As Bohemian Rhapsody has become a mainstay on the current awards circuit, the film’s cast and producers have deftly steered clear of directly addressing the elephant in the room: the fact that the film’s director, Bryan Singer, was fired during production. But now star and potential Best Actor Oscar winner Rami Malek has broken his silence about the Singer of it all, admitting that his experience on set was not pleasant.
Singer was fired with only weeks to go before filming wrapped, but reports swirled that he and Malek had butted heads throughout production. Singer allegedly has a reputation for not showing up to set on his films, as reportedly happened multiple times on X-Men: Apocalypse, and he was issued an ultimatum by 20th Century Fox for Bohemian Rhapsody: show up to work and don’t do anything illegal, or you’re out.
The specific details regarding Singer’s exit from Bohemian Rhapsody are a bit sketchy, but we do know he was fired, and reports claimed that he had not shown up to set for days. Singer pushed back in public, releasing a statement saying he had to fly back to the United States to care for a sick parent. He did not return to set, and Dexter Fletcher stepped in to direct the last few weeks of filming. Reports also suggested that Singer’s DP Newton Thomas Siegel directed portions of the film when Singer was absent.
On top of all of this, there’s renewed interest surrounding Singer’s alleged sexual misconduct. Singer has been the subject of sexual misconduct rumors for decades, dating back to the 1998 film Apt Pupil, for which Singer was hit with a lawsuit alleging he and other members of the production forced underage boys to disrobe for a shower scene. No criminal charges were filed, but last month The Atlantic published a long-anticipated piece with new and graphic allegations of sexual misconduct at the hands of Singer.
Which has made the total refusal of the Bohemian Rhapsody cast and producers to so much as utter Singer’s name a bit weird. So when asked by THR about the claims regarding Singer’s sexual misconduct at the Santa Barbara International Film Festival recently, Malek finally addressed the issue head-on:
“My heart goes out to anyone who has to live through anything like what I’ve heard and what is out there,” Malek told the audience at Santa Barbara’s Arlington Theatre. “It’s awful, it’s remarkable that this happens, I can appreciate so much what they’ve been through and how difficult this must be for them. In the light of the #MeToo era that this somehow seems to exist after that, it’s a horrible thing.”
Malek also briefly addressed his personal experience with Singer:
Pivoting to his own experience with the director, the star said he found it difficult to talk about because he didn’t want to take away from the focus on [Freddie] Mercury and Queen, but said he doesn’t “want anyone to not feel like they can share their story.”
“I’ve sat here and talked about how everyone deserves a voice and anyone who wants to talk about what happened with Bryan deserves to have their voice heard,” Malek said. “In my situation with Bryan, it was not pleasant, not at all. And that’s about what I can say about it at this point.”

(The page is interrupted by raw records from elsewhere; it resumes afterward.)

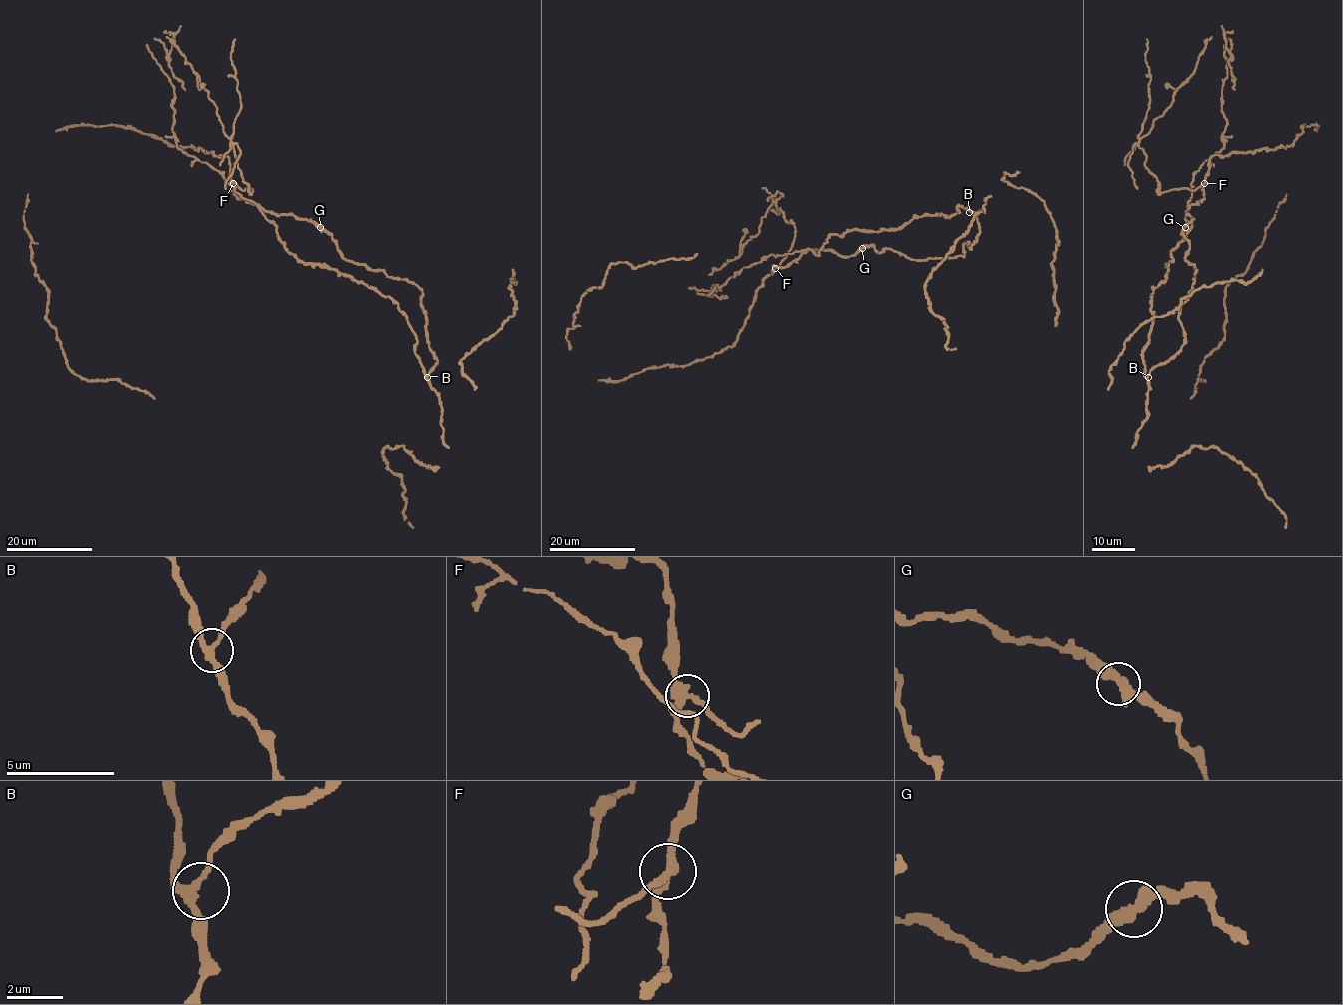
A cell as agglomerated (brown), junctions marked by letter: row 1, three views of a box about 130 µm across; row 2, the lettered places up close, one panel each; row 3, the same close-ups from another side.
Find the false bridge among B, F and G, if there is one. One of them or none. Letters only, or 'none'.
F

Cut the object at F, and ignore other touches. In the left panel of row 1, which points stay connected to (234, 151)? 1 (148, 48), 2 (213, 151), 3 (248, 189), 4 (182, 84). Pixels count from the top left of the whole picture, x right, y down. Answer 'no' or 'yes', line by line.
1: no
2: no
3: yes
4: yes

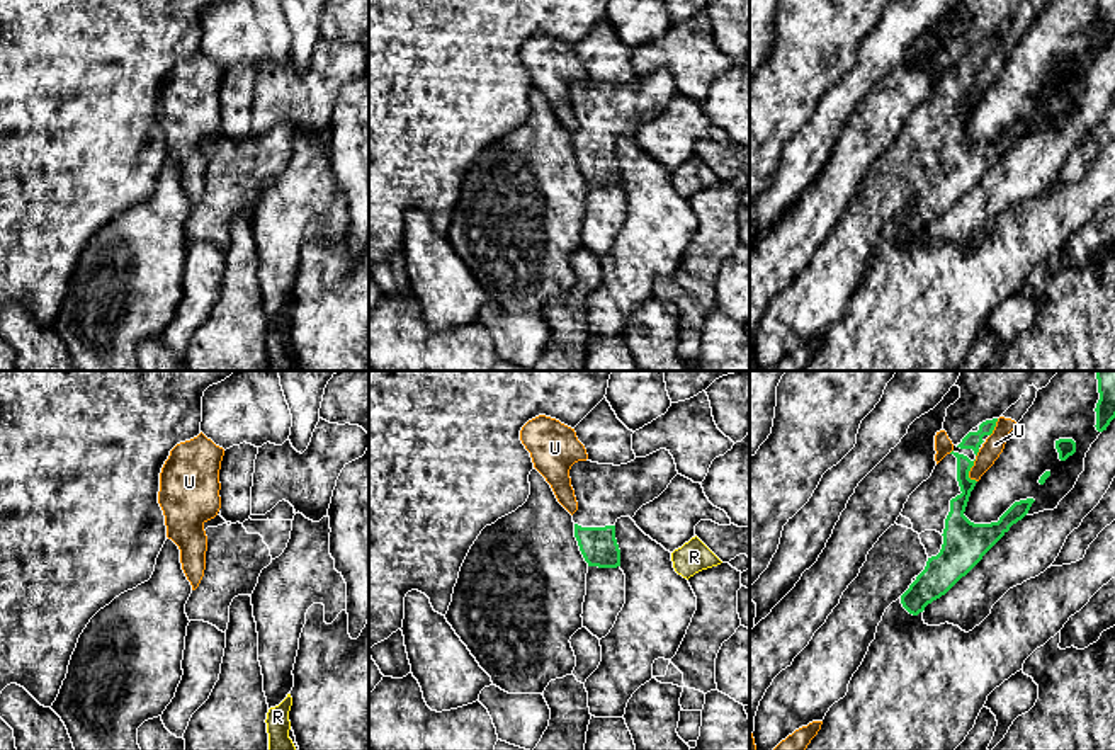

A visibly emotional Malek paused while the audience applauded, and then added, “For anyone who is seeking any solace in all of this, Bryan Singer was fired. Bryan Singer was fired, I don’t think that was something anyone saw coming but I think that had to happen and it did.”
Fox, or whoever is running Bohemian Rhapsody’s awards campaign, has kept a very short leash on Singer thus far, who hasn’t spoken out in the midst of the film’s awards success save for a now-deleted Instagram post celebrating the film’s Golden Globes win. It can’t be ignored that Singer did direct the bulk of Bohemian Rhapsody, and was potentially even involved in post-production, but good on Malek for finally speaking out.